2nd Grade Teachers College Reading Writing Project Informational Text
A Workshop Curriculum, Grades K-eight
Lucy Calkins and her Teachers College Reading and Writing Projection coauthors aim to prepare students for any reading and writing task they volition face up and to turn kids into life-long, confident readers and writers who brandish agency and independence. Lucy and her colleagues have drawn on their more than 30 years of enquiry and work in thousands of schools across the country and around the globe to develop powerful curriculum resources, instructional methods, and professional person learning opportunities to support teachers as they piece of work together and with their students toward these vitally important goals.
Why Workshop?
The Reading and Writing Project's arroyo to didactics recognizes that "one size fits all" does not match the realities of the classrooms and schools in which they work. When you walk into a workshop classroom at any given moment, you'll come across instruction that is designed to:
- aid teachers accost each child'south private learning,
- explicitly teach strategies students volition use not only the 24-hour interval they are taught, but whenever they need them,
- back up pocket-sized-group work and conferring, with multiple opportunities for personalizing instruction,
- tap into the power of a learning community as a way to bring all learners along,
- build option and assessment-based learning into the very design of the curriculum,
- help students work with engagement and then that teachers are able to coach individuals and lead modest groups.

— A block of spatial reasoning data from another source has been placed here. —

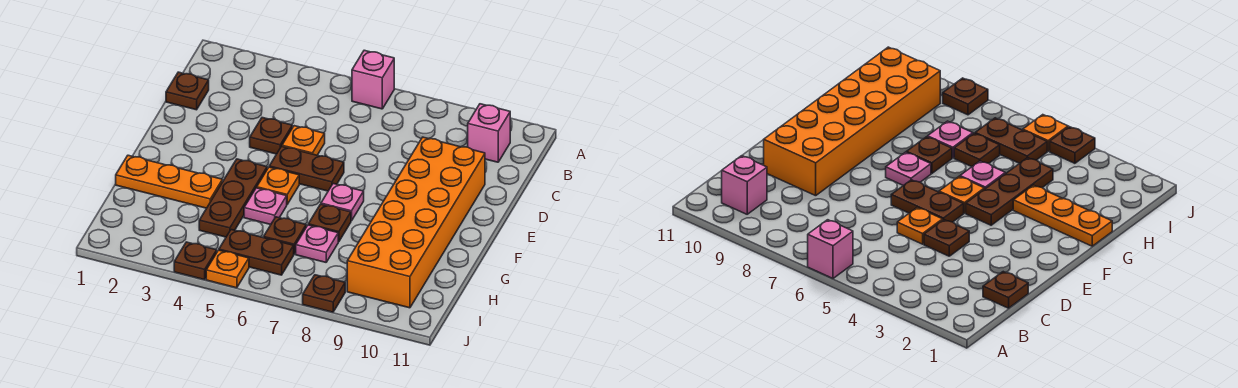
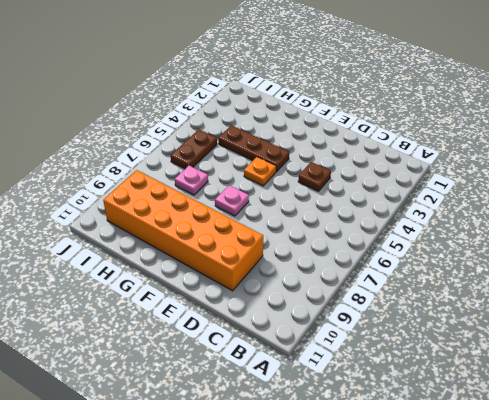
none -> pink brick A6 level 1
none -> pink brick B10 level 1
none -> brown plate C1 level 1

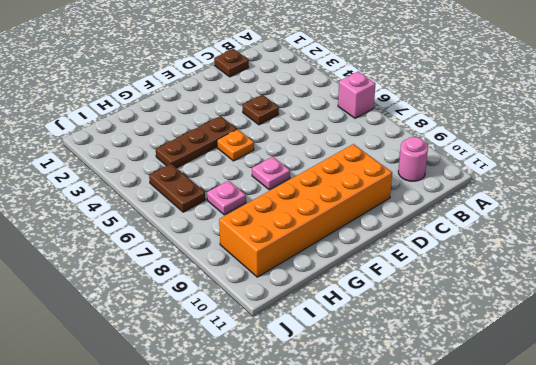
pink round brick B10 level 1 -> pink brick B10 level 1
none -> orange plate D5 level 1
none -> brown plate E5:E6 level 1
none -> orange plate G1:G3 level 1

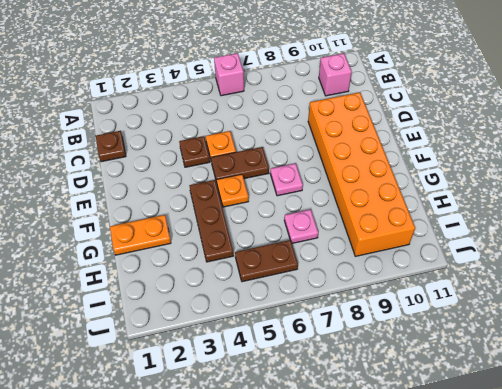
orange plate G1:G2 level 1 -> orange plate G1:G3 level 1
none -> pink plate G5 level 1
none -> brown plate G7 level 1
none -> brown plate H6 level 1

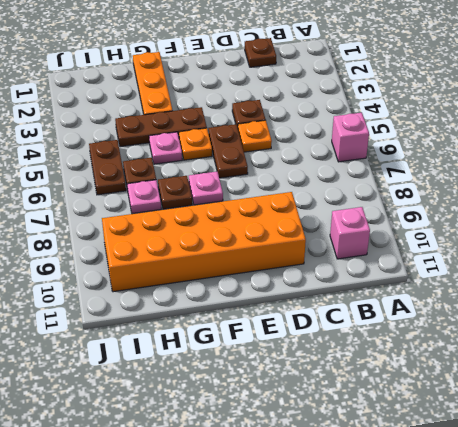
none -> brown plate J4 level 1
none -> orange plate J5 level 1
none -> brown plate J8 level 1

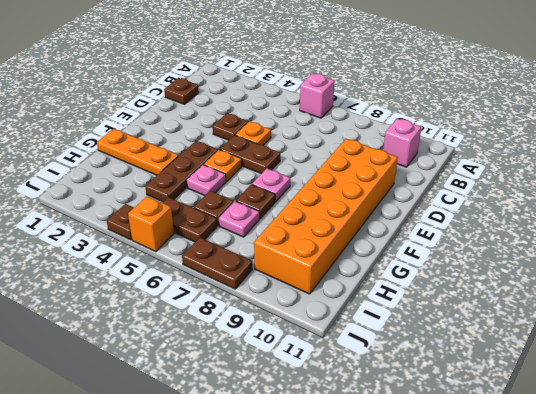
orange brick J5 level 1 -> orange plate J5 level 1
brown plate J7:J8 level 1 -> brown plate J8 level 1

The routines and structures of reading and writing workshop are kept simple and predictable and then that the teacher can focus on the complex work of instruction in a responsive manner to accelerate achievement for all learners.
Reading and Writing Bill of Rights
- one
Above all, good teachers affair. Learners need teachers who demonstrate what information technology means to alive richly literate lives, wearing a love of reading and writing on their sleeves.
- 2
Students need a balanced approach to English/language arts, one that includes a responsive approach to the education of both reading and writing. Researchers have studied examples of exemplary literacy instruction. In every example, when they found a classroom with high literacy appointment, they establish balanced teaching in place.
- 3
Reading and writing need to be taught like other basic skills, with direct, explicit instruction— including spelling, conventions, and the skills and strategies of proficient reading and writing.
- 4
Readers need long stretches of fourth dimension to read, and writers need extended opportunities to write.
- v
Writers need to larn to utilize writing process: rehearsing, drafting, revising, editing, and publishing their writing. Readers need opportunities to consolidate skills so they can use skills and strategies with automaticity within fluid, engaged reading.
- vi
Writers deserve to write for existent, to write the kinds of texts that they see in the world, and to write to put significant onto the page. Readers need opportunities to read high-interest, accessible books of their own choosing.
- 7
Readers and writers need teachers to read aloud to them.
- eight
Students demand opportunities to talk and sometimes to write in response to texts.
- 9
Readers need to read increasingly complex texts appropriate for their course level and they need back up reading nonfiction and building a knowledge base and academic vocabulary through data reading.
- 10
Learners need clear goals and frequent feedback tailored specifically to them. They need to hear means their reading and writing is getting better and to know what their next steps might be.